Now in the beginning it works very nicely. But your problem is that, as soon as it picks up speed, the amount of new people that need to be referred is so much more. Then you run into the problem that you don’t have enough people feeding the system and it starts collapsing because then number one, two and three don’t get their money any more and stop contributing. And that’s when it falls apart.
SIKI MGABADELI: The proponents and those who defend MMM call it a social financial network. They say we are helping each other. It’s like stokvel. How does it differ from a stokvel?
WOUTER FOURIE: There is a huge difference between the two. First of all, stokvels need to be registered in South Africa in terms of legislation. They also need to be part of the National Association of Stokvels in South Africa, so it’s a regulated system. Stokvels are good. There is nothing wrong with a stokvel.
MMM is not a stokvel. One of the aspects of a stokvel is usually people who know each other are part of a stokvel. And MMM is open to the public. The problem with MMM is that it’s providing aggressive returns on investment.

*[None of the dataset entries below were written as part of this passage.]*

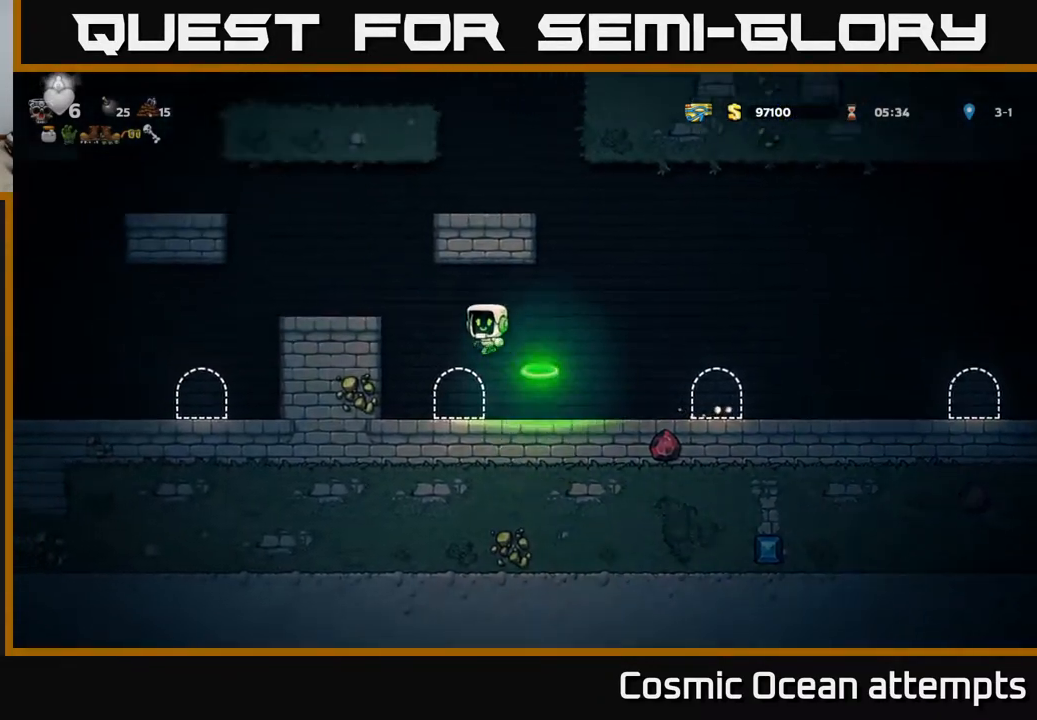
{"buttons": ["A", "DPAD_RIGHT"], "left_stick": "center", "events": [[67, "A", "up"], [300, "DPAD_LEFT", "up"], [383, "DPAD_RIGHT", "down"], [400, "A", "down"]]}
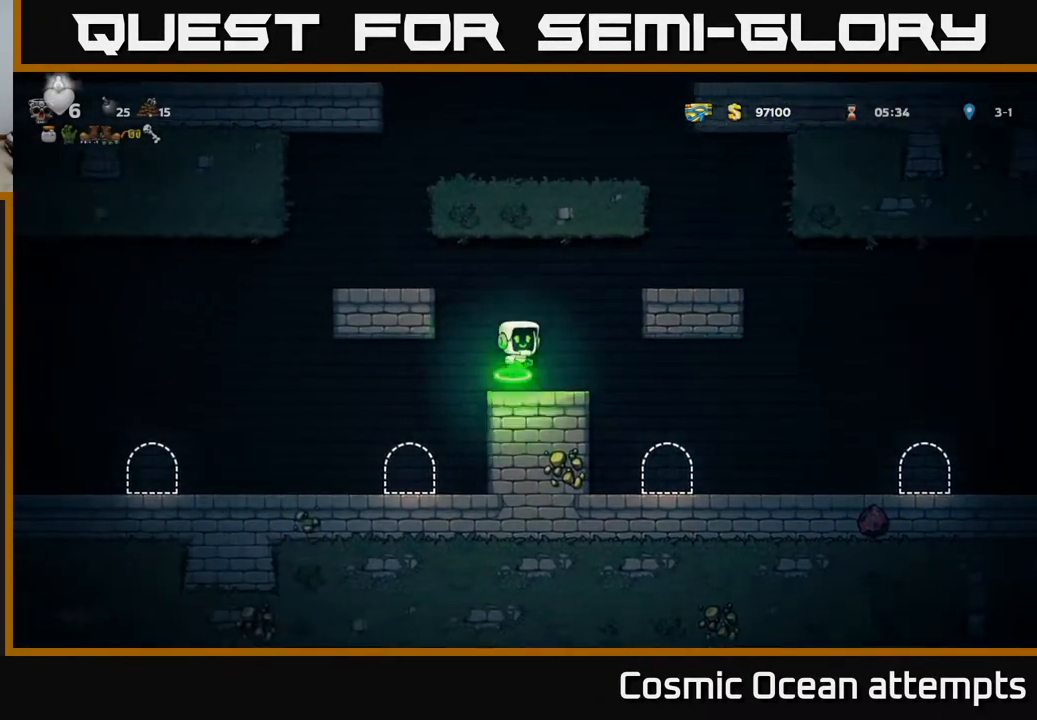
{"buttons": ["A"], "left_stick": "center", "events": [[167, "A", "up"], [300, "DPAD_RIGHT", "up"], [467, "A", "down"]]}
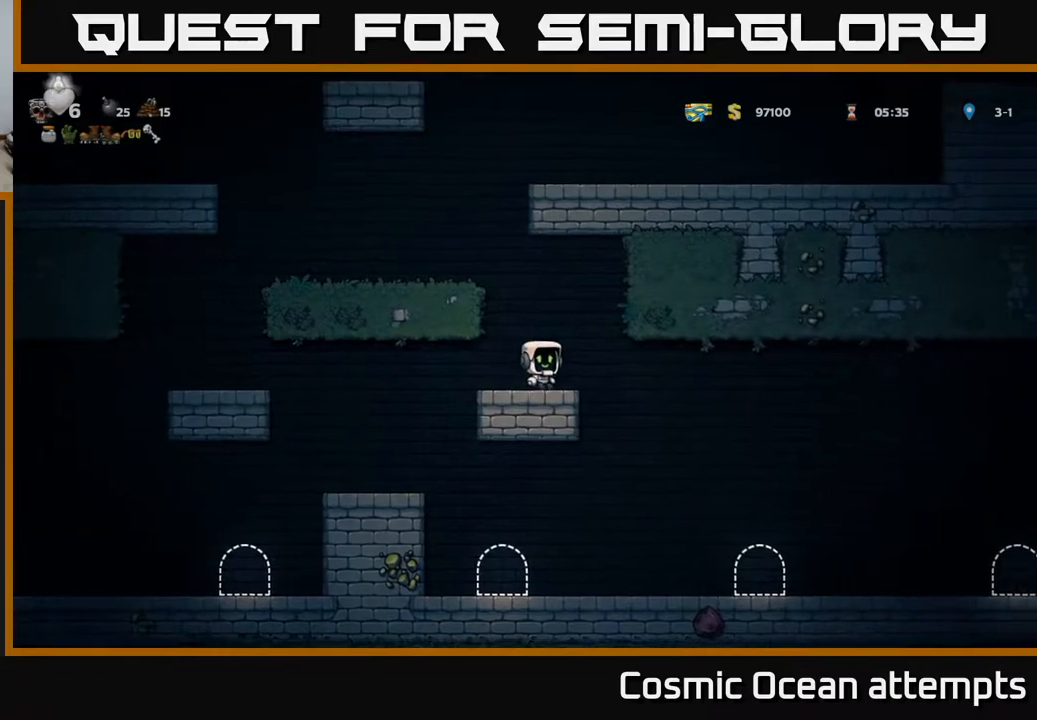
{"buttons": ["DPAD_RIGHT"], "left_stick": "center", "events": [[33, "DPAD_LEFT", "down"], [233, "A", "up"], [333, "DPAD_LEFT", "up"], [500, "DPAD_RIGHT", "down"]]}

The question that you need to ask yourself is a very basic question. Take all the emotion out of it, just take five minutes and think about it – where does the money come from? How do they generate these returns?
SIKI MGABADELI: Are they selling a product, is this a service?
WOUTER FOURIE: There are no products, there is no investment asset – where does the money come from? And in my personal opinion this is organised crime. This is the best organised crime in the world because what’s happening is you are actually stealing money from your friends if you participate in this, because where does the money come from?
SIKI MGABADELI: We’ll leave it there. Thanks, Wouter.